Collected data
=-=-=-=-=
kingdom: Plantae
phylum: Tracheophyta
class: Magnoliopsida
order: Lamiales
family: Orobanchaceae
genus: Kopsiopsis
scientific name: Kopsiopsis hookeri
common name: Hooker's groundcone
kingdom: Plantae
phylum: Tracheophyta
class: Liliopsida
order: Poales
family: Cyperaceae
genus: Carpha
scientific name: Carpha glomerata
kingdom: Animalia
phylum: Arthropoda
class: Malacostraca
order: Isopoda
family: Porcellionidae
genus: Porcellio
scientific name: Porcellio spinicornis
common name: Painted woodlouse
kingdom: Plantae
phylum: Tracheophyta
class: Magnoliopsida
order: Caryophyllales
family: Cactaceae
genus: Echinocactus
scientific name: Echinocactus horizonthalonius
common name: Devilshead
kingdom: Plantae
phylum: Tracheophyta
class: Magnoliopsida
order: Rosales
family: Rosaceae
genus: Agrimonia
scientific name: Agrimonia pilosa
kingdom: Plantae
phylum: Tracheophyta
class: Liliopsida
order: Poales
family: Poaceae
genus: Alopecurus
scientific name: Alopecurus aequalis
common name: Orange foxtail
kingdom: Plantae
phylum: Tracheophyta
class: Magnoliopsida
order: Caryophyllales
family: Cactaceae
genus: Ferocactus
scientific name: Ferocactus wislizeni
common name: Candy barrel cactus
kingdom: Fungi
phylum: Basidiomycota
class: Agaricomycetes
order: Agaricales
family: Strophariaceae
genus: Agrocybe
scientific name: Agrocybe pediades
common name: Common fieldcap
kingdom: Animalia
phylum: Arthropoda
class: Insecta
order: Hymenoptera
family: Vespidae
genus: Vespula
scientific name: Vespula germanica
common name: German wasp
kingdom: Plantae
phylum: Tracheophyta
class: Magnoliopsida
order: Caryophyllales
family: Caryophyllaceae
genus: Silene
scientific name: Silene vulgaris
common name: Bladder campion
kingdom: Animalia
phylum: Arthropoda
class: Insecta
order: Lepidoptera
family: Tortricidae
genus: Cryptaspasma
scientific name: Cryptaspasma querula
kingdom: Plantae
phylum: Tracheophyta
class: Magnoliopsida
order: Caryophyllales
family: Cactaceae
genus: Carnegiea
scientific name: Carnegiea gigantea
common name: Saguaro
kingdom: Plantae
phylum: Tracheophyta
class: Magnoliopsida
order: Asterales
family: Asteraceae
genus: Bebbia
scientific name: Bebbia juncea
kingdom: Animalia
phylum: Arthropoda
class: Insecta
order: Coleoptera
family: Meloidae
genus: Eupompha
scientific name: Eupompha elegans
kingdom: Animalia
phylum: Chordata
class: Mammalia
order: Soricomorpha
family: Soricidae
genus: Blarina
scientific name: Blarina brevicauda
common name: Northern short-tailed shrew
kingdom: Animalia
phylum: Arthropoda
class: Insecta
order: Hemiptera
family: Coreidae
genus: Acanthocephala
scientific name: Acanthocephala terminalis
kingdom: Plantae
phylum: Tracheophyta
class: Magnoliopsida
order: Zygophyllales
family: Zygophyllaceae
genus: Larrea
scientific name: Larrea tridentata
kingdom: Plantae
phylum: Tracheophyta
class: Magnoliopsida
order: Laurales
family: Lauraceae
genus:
=-=-=-=-=
» **Exercise task**
Swap "scientific name" for "binomial name" throughout the listing above, and reproduce every line otherwise unchanged.

» **The output**
kingdom: Plantae
phylum: Tracheophyta
class: Magnoliopsida
order: Lamiales
family: Orobanchaceae
genus: Kopsiopsis
binomial name: Kopsiopsis hookeri
common name: Hooker's groundcone
kingdom: Plantae
phylum: Tracheophyta
class: Liliopsida
order: Poales
family: Cyperaceae
genus: Carpha
binomial name: Carpha glomerata
kingdom: Animalia
phylum: Arthropoda
class: Malacostraca
order: Isopoda
family: Porcellionidae
genus: Porcellio
binomial name: Porcellio spinicornis
common name: Painted woodlouse
kingdom: Plantae
phylum: Tracheophyta
class: Magnoliopsida
order: Caryophyllales
family: Cactaceae
genus: Echinocactus
binomial name: Echinocactus horizonthalonius
common name: Devilshead
kingdom: Plantae
phylum: Tracheophyta
class: Magnoliopsida
order: Rosales
family: Rosaceae
genus: Agrimonia
binomial name: Agrimonia pilosa
kingdom: Plantae
phylum: Tracheophyta
class: Liliopsida
order: Poales
family: Poaceae
genus: Alopecurus
binomial name: Alopecurus aequalis
common name: Orange foxtail
kingdom: Plantae
phylum: Tracheophyta
class: Magnoliopsida
order: Caryophyllales
family: Cactaceae
genus: Ferocactus
binomial name: Ferocactus wislizeni
common name: Candy barrel cactus
kingdom: Fungi
phylum: Basidiomycota
class: Agaricomycetes
order: Agaricales
family: Strophariaceae
genus: Agrocybe
binomial name: Agrocybe pediades
common name: Common fieldcap
kingdom: Animalia
phylum: Arthropoda
class: Insecta
order: Hymenoptera
family: Vespidae
genus: Vespula
binomial name: Vespula germanica
common name: German wasp
kingdom: Plantae
phylum: Tracheophyta
class: Magnoliopsida
order: Caryophyllales
family: Caryophyllaceae
genus: Silene
binomial name: Silene vulgaris
common name: Bladder campion
kingdom: Animalia
phylum: Arthropoda
class: Insecta
order: Lepidoptera
family: Tortricidae
genus: Cryptaspasma
binomial name: Cryptaspasma querula
kingdom: Plantae
phylum: Tracheophyta
class: Magnoliopsida
order: Caryophyllales
family: Cactaceae
genus: Carnegiea
binomial name: Carnegiea gigantea
common name: Saguaro
kingdom: Plantae
phylum: Tracheophyta
class: Magnoliopsida
order: Asterales
family: Asteraceae
genus: Bebbia
binomial name: Bebbia juncea
kingdom: Animalia
phylum: Arthropoda
class: Insecta
order: Coleoptera
family: Meloidae
genus: Eupompha
binomial name: Eupompha elegans
kingdom: Animalia
phylum: Chordata
class: Mammalia
order: Soricomorpha
family: Soricidae
genus: Blarina
binomial name: Blarina brevicauda
common name: Northern short-tailed shrew
kingdom: Animalia
phylum: Arthropoda
class: Insecta
order: Hemiptera
family: Coreidae
genus: Acanthocephala
binomial name: Acanthocephala terminalis
kingdom: Plantae
phylum: Tracheophyta
class: Magnoliopsida
order: Zygophyllales
family: Zygophyllaceae
genus: Larrea
binomial name: Larrea tridentata
kingdom: Plantae
phylum: Tracheophyta
class: Magnoliopsida
order: Laurales
family: Lauraceae
genus:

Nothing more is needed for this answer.